As the Occupy tents get carted away from St Pauls Cathedral, my mind went back to the discussion we had at Tipping Point Newcastle last week about the role of pressure groups in the corporate sustainability movement. Although my politics are rather mainstream compared to the archetypal dreadlocked, anti-capitalist Occupier, I always respected them for holding attention on the swamp turbo-capitalism had got itself into, and expressing anger at what happened: the greed/idiocy of the financial sector in allowing a debt bubble to grow and burst, the failure of those in power to prevent it and where the burden of digging ourselves out of the resulting hole has fallen. But can activism make a difference? Is anger enough?
I’ve never been a natural activist in the Occupy sense. Having had my Damascene conversion to a green life mission after witnessing acid rain damage in the Russian Arctic, I checked out the local Friends of the Earth group when I got back to the UK as I thought that might be a good place to start. The activists at the meeting I went to agreed to go to the station and give train users sweets to thank them on behalf of the planet. I couldn’t think of anything more patronising and pointless so I went and planted several hundred trees with the British Trust for Conservation Volunteers instead. Ross Perot famously said “The activist is not the person who says the stream is polluted, the activist is the one who cleans up the stream.” That has been my attitude ever since.

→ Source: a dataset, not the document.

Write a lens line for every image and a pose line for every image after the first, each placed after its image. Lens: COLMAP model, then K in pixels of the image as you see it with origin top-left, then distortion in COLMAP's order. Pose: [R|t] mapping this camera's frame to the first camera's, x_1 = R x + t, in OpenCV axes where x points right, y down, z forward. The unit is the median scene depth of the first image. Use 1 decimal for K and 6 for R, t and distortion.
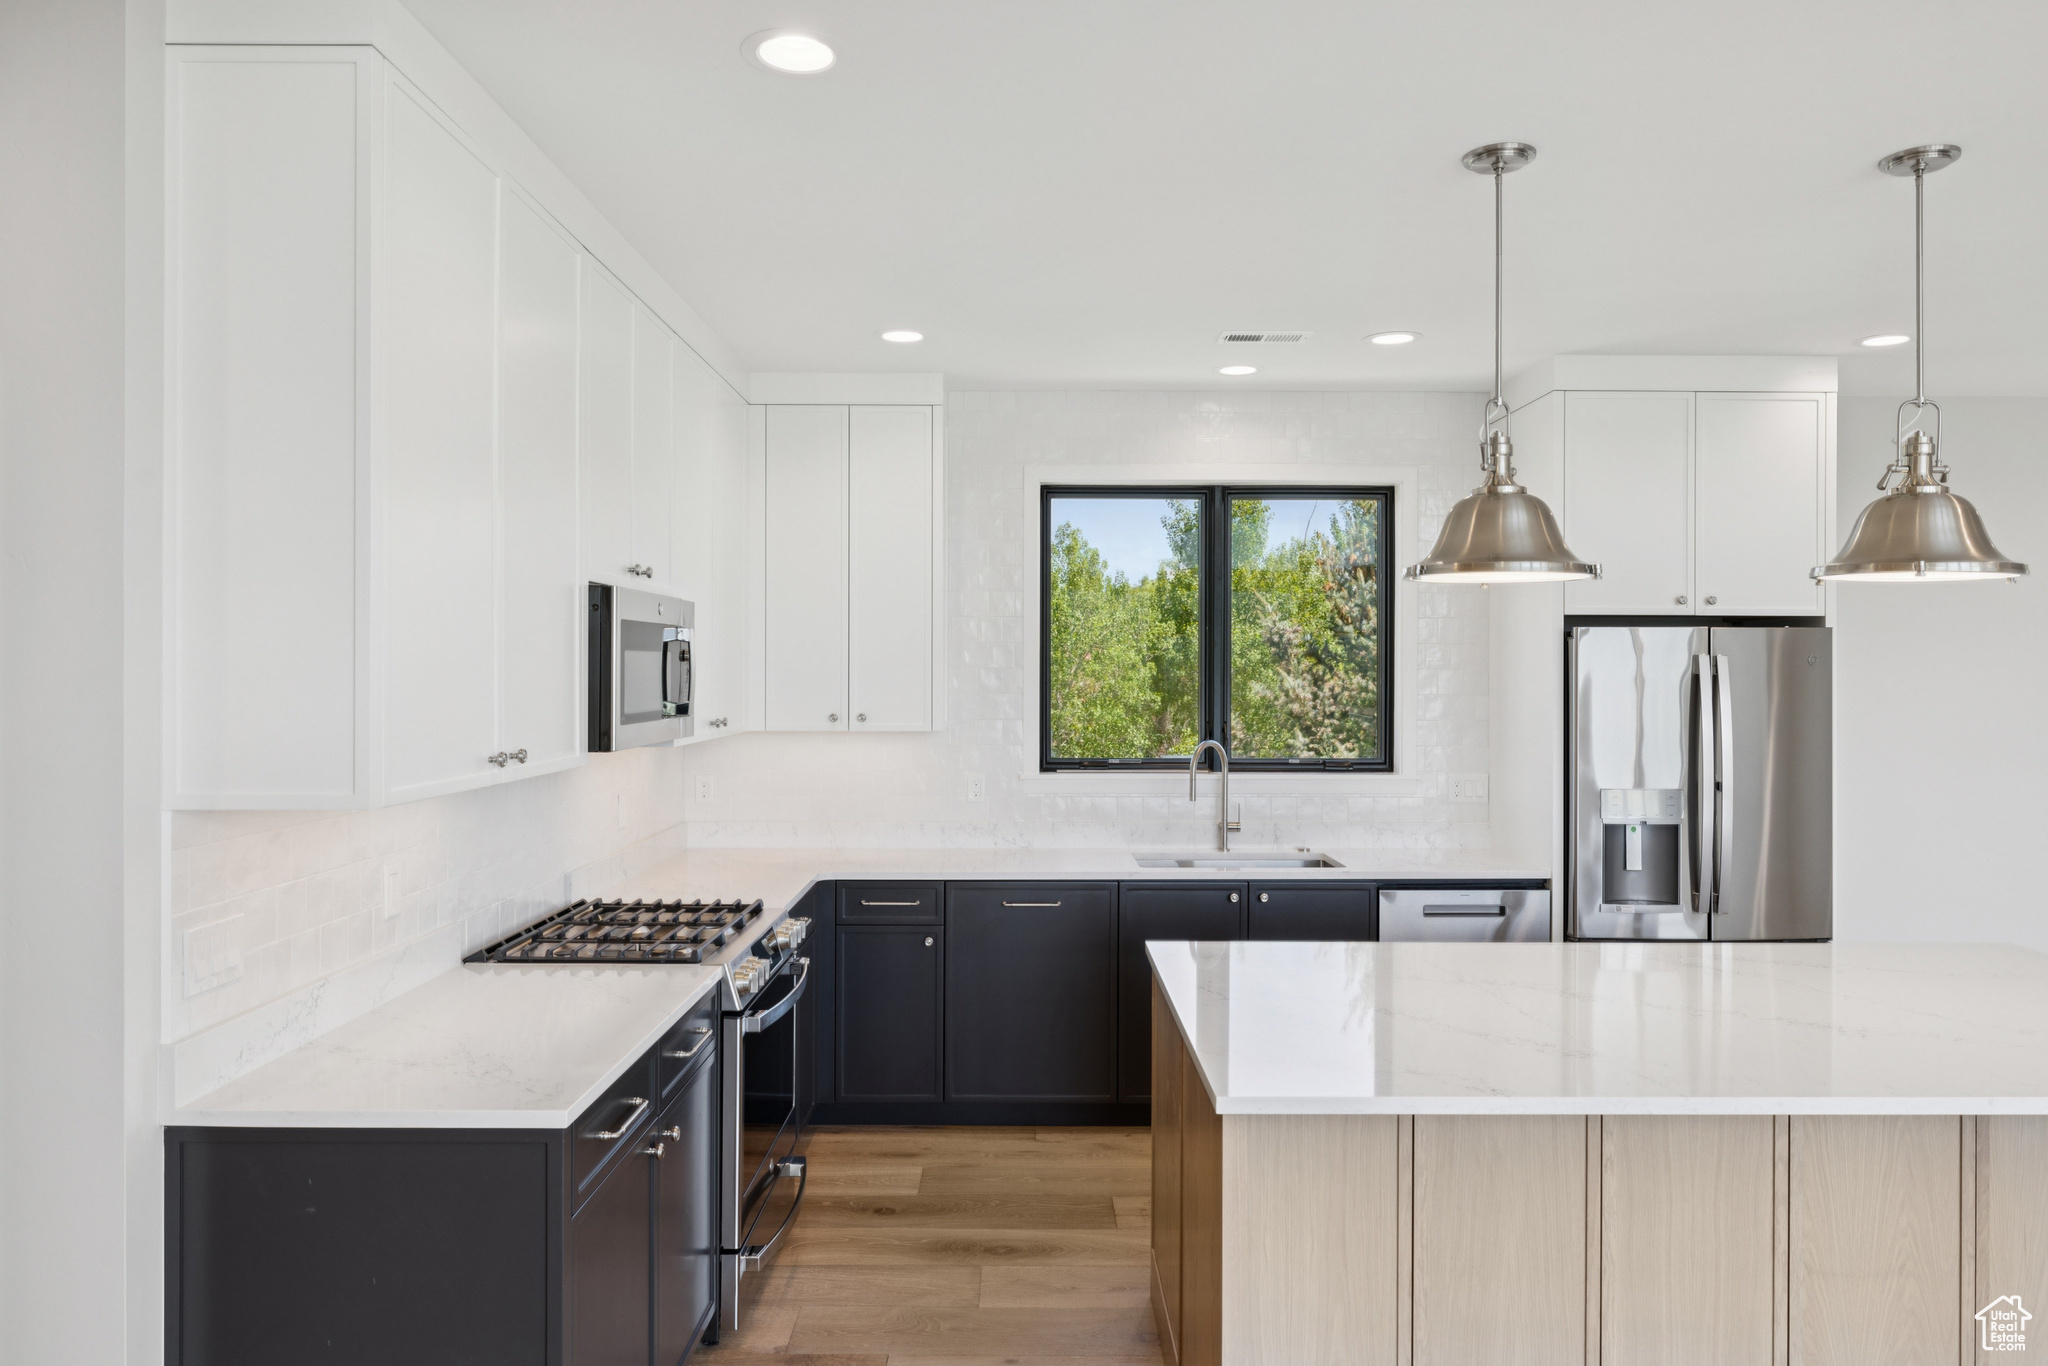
lens RADIAL K [[1327.0, 0, 1024.0], [0, 1327.0, 683.0], [0, 0, 1]] dist [-0.002139, -0.000658]
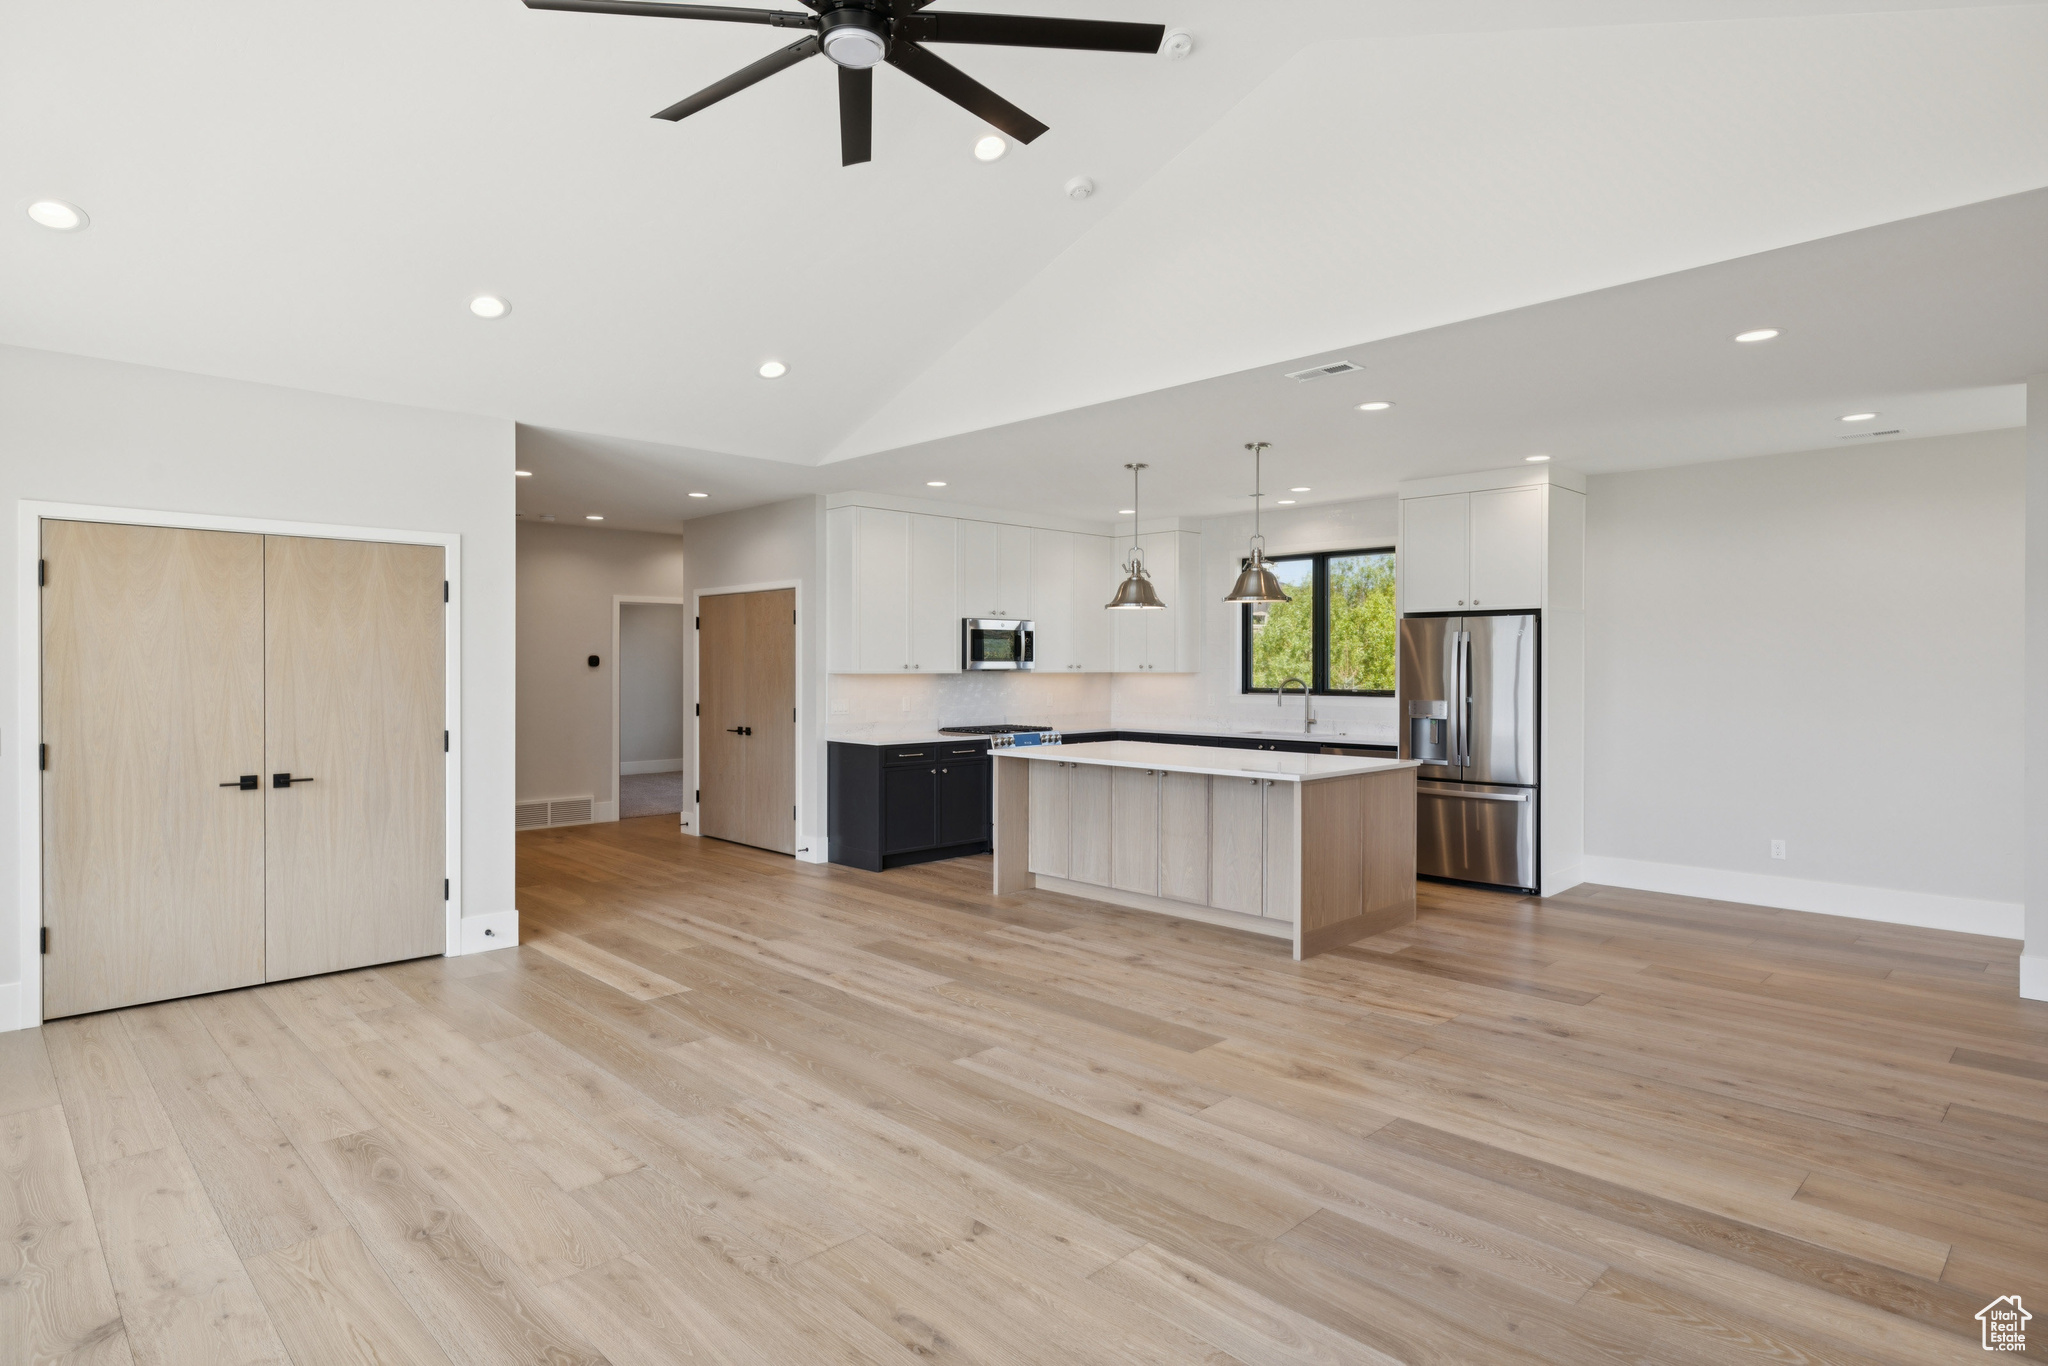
lens RADIAL K [[1115.8, 0, 1024.0], [0, 1115.8, 683.0], [0, 0, 1]] dist [0.046382, 0.000513]
pose [[0.699379, 0.008350, -0.714702, 1.072464], [-0.002511, 0.999954, 0.009226, 0.034929], [0.714746, -0.004658, 0.699368, -0.514831]]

So where is the role of pressure groups in Corporate Social Responsibility? Well, Greenpeace’s rating of electronic manufacturers, and targeting of Apple as a laggard using a brilliant spoof website in 2006, was a genius piece of campaigning that reaped rewards – creating competition between businesses and penalising those in last place. Forum for the Future did the same for whole cities with their sustainable cities index, now sadly defunct. Campaigns against rainforest destruction, acid rain and, more recently, fracking have been very effective at making decision makers and, often, corporates stop and think.
But activists can undermine their self-appointed position by cherry-picking or twisting scientific evidence, being against everything and/or failing to understand the hopes and fears of ordinary people. Dogmatism has undoubted held up progress in many areas - the nature of many environmental problems mean a less than ideal solution now can be much more effective than holding out for an ideal solution in a decade (or never as the case may be). At the risk of writing the shortest possible tautology: pragmatism works.